(Extracted records)

──────────────────────────────

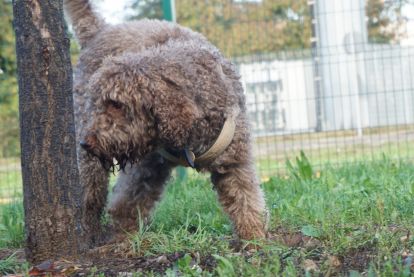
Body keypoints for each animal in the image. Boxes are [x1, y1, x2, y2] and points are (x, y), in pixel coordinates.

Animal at [63, 0, 266, 244]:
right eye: (100, 104)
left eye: (117, 104)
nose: (87, 142)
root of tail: (100, 30)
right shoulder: (146, 168)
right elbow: (126, 204)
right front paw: (123, 238)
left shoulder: (234, 161)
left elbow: (246, 200)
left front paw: (254, 239)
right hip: (89, 159)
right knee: (89, 195)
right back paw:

──────────────────────────────

• TASK BRIEF:
Output the entries above exactly. Drop the pictures.

• RESULT OF THE EXERCISE:
Body keypoints for each animal in the image. Boxes are [x1, y1, x2, y2] and points are (x, y), in pixel coordinates.

Animal at [63, 0, 266, 244]:
right eye: (100, 104)
left eye: (117, 104)
nose: (87, 142)
root of tail: (100, 30)
right shoulder: (146, 168)
right elbow: (126, 204)
right front paw: (123, 238)
left shoulder: (234, 161)
left elbow: (246, 200)
left front paw: (254, 239)
right hip: (89, 159)
right knee: (89, 195)
right back paw:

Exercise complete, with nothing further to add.